▸ **Requirement**:
Reproduce every line of the entries below word for word, leaving the pictures out of your answer.
#### Record excerpts ####
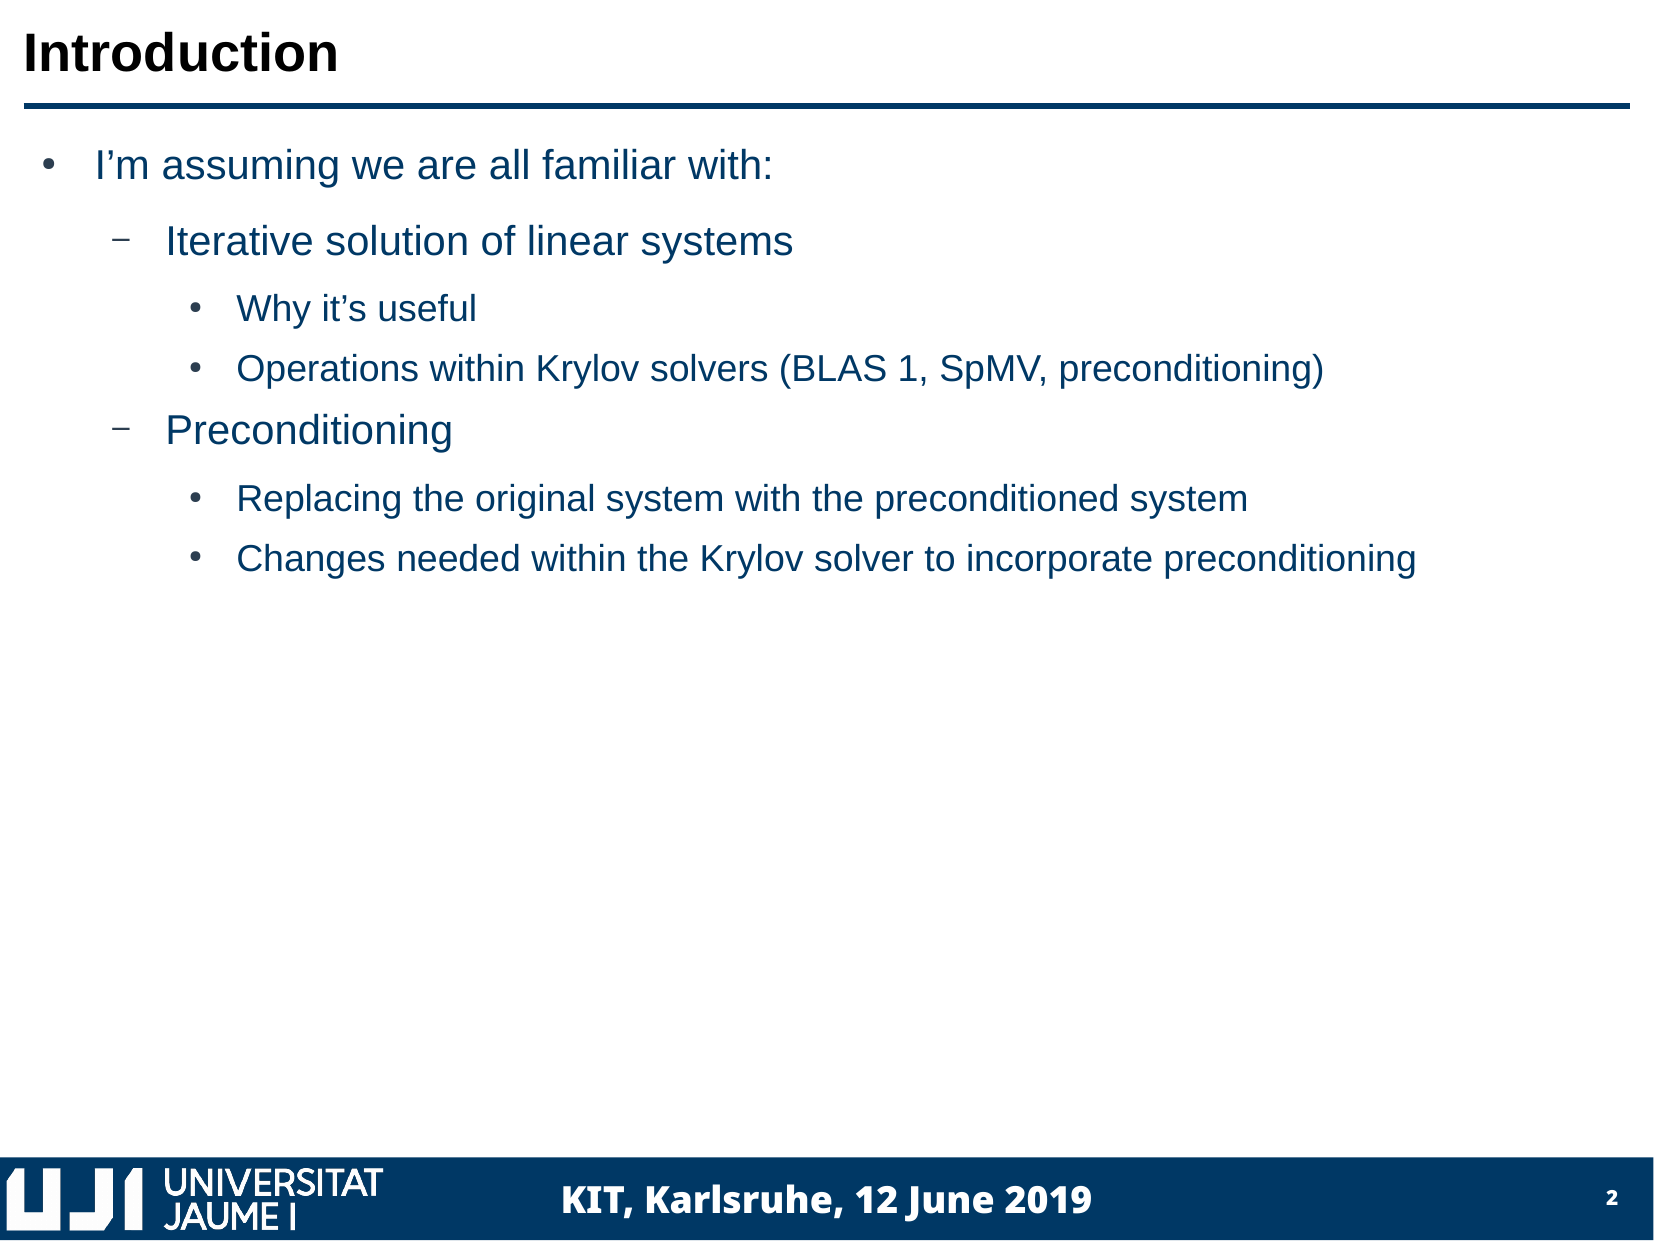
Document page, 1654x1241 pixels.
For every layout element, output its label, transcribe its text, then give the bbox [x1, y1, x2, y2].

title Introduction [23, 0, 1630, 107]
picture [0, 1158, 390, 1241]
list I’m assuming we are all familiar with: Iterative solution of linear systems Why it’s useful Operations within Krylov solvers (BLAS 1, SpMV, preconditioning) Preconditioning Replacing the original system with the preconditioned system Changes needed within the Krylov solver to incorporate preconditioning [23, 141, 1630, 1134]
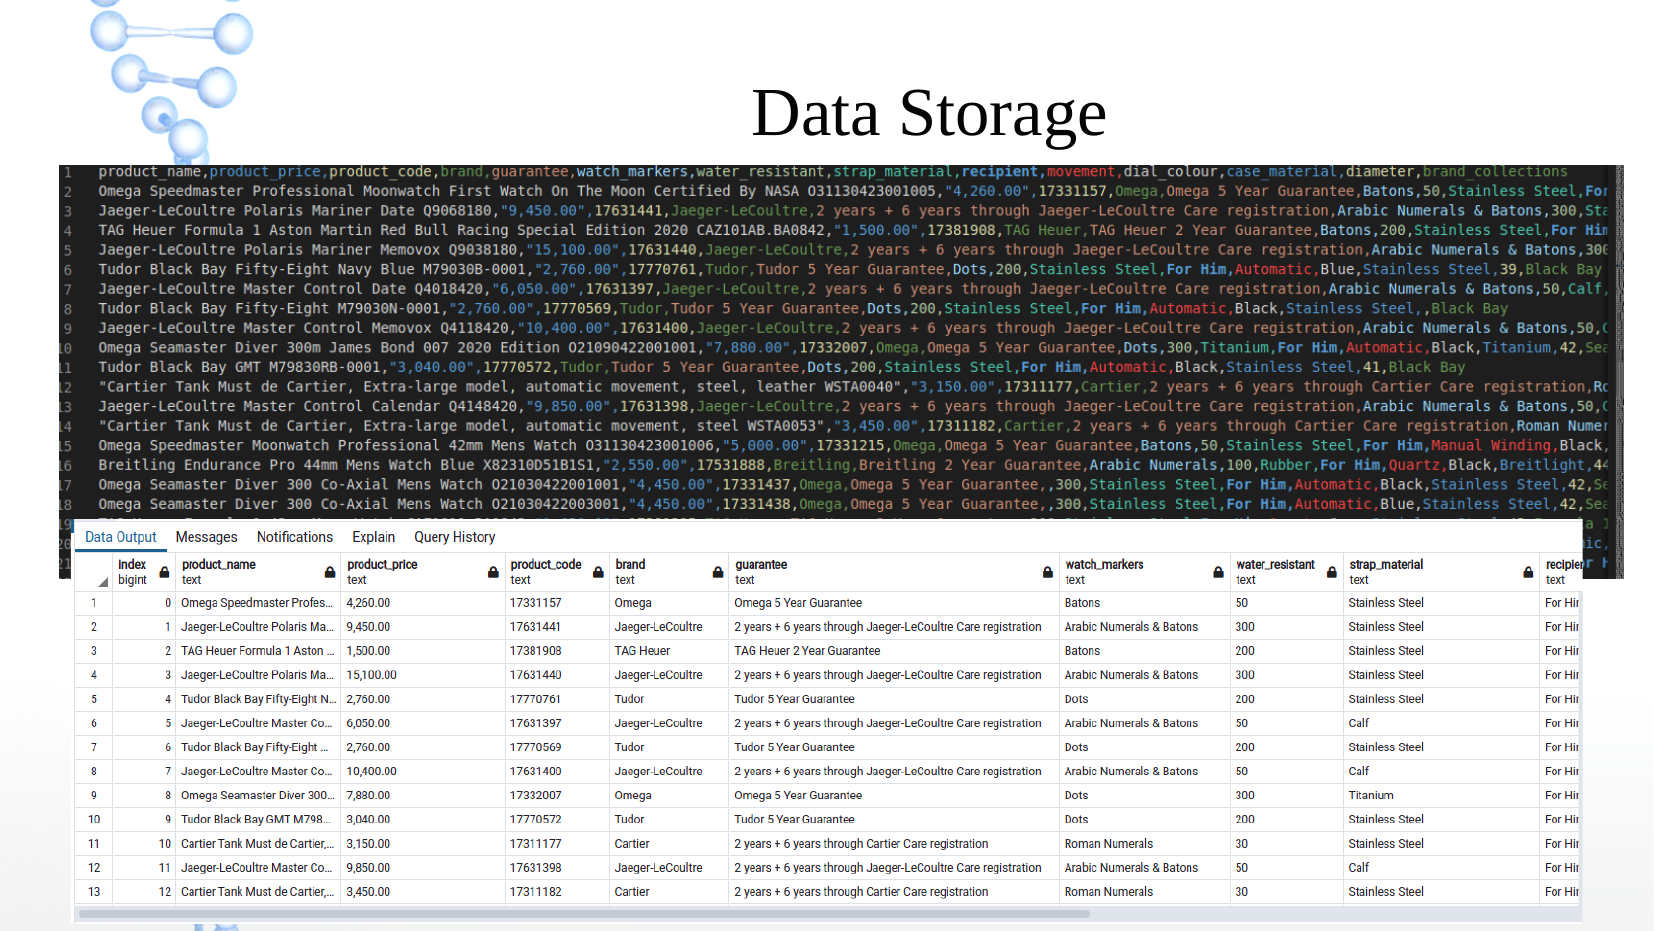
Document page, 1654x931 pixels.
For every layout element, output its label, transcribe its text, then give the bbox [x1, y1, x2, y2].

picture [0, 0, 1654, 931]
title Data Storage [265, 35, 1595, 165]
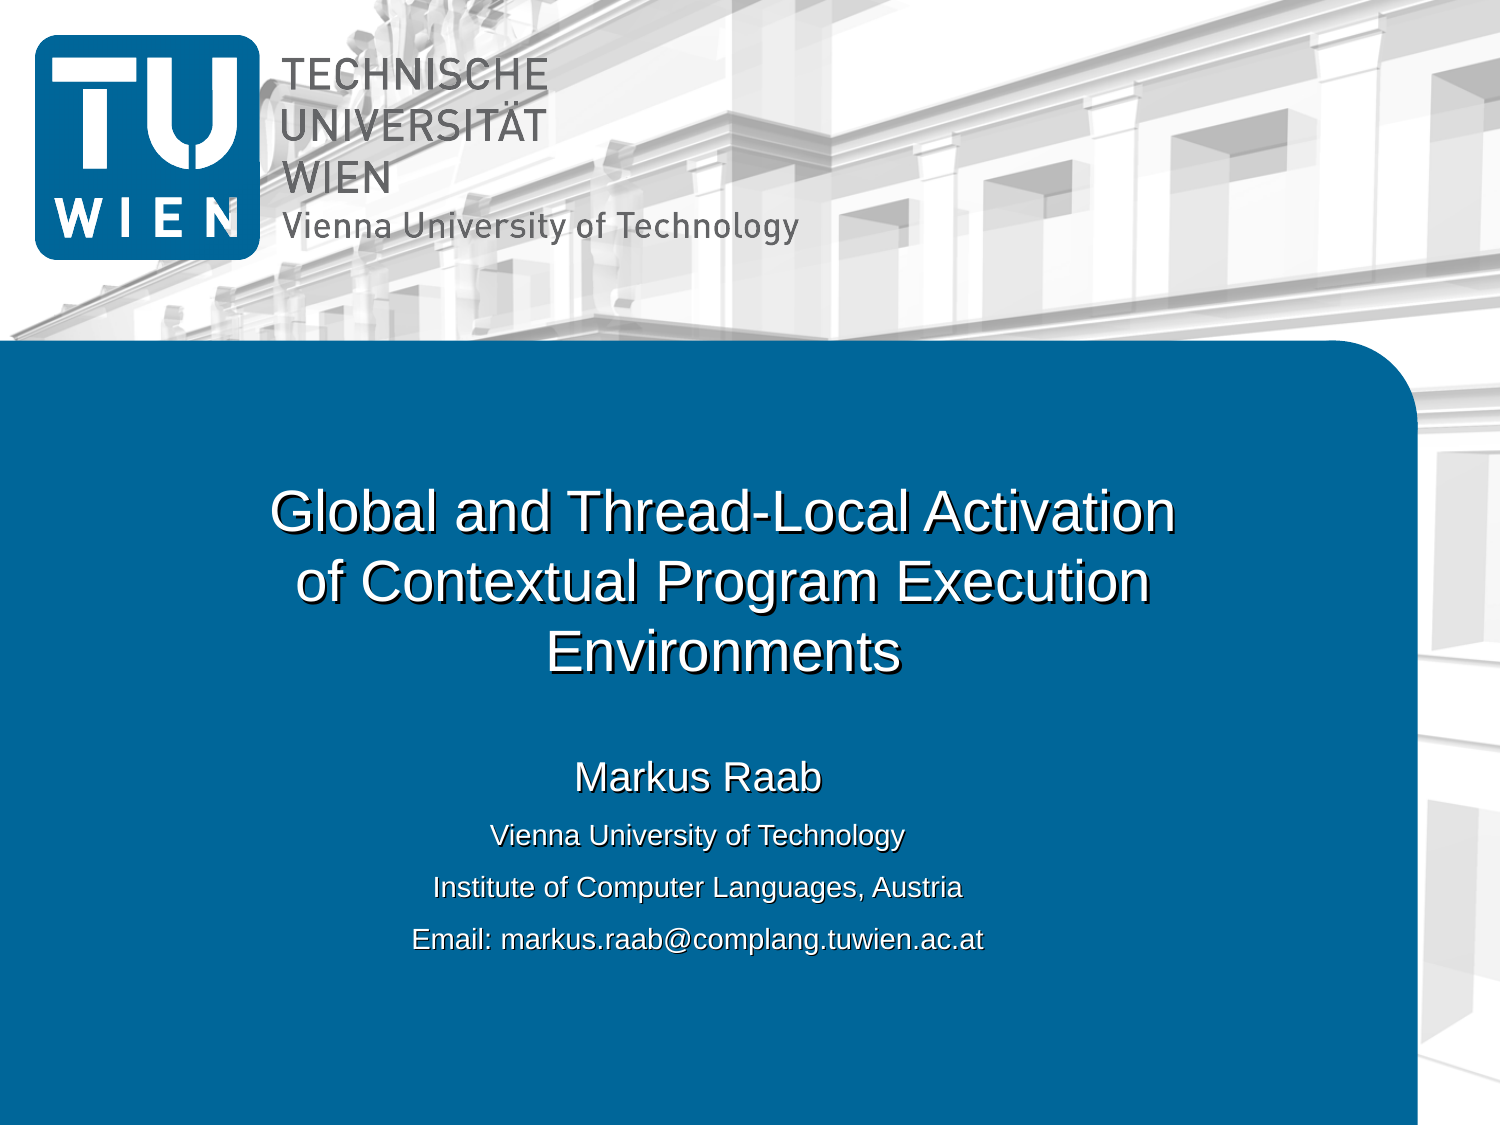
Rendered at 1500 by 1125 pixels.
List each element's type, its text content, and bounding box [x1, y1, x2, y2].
####
▸ **Response to this exercise**:
Document page, 1654x1241 pixels.
For every layout element, output its label, transcribe its text, then give the bbox [x1, y1, x2, y2].

title Introduction [23, 0, 1630, 107]
picture [0, 1158, 390, 1241]
list I’m assuming we are all familiar with: Iterative solution of linear systems Why it’s useful Operations within Krylov solvers (BLAS 1, SpMV, preconditioning) Preconditioning Replacing the original system with the preconditioned system Changes needed within the Krylov solver to incorporate preconditioning [23, 141, 1630, 1134]
Document page, 1654x931 pixels.
For every layout element, output its label, transcribe its text, then give the bbox [x1, y1, x2, y2].

picture [0, 0, 1654, 931]
title Data Storage [265, 35, 1595, 165]
Rendered at 1500 by 1125 pixels.
List each element's type, its text content, and bounding box [x1, y1, x2, y2].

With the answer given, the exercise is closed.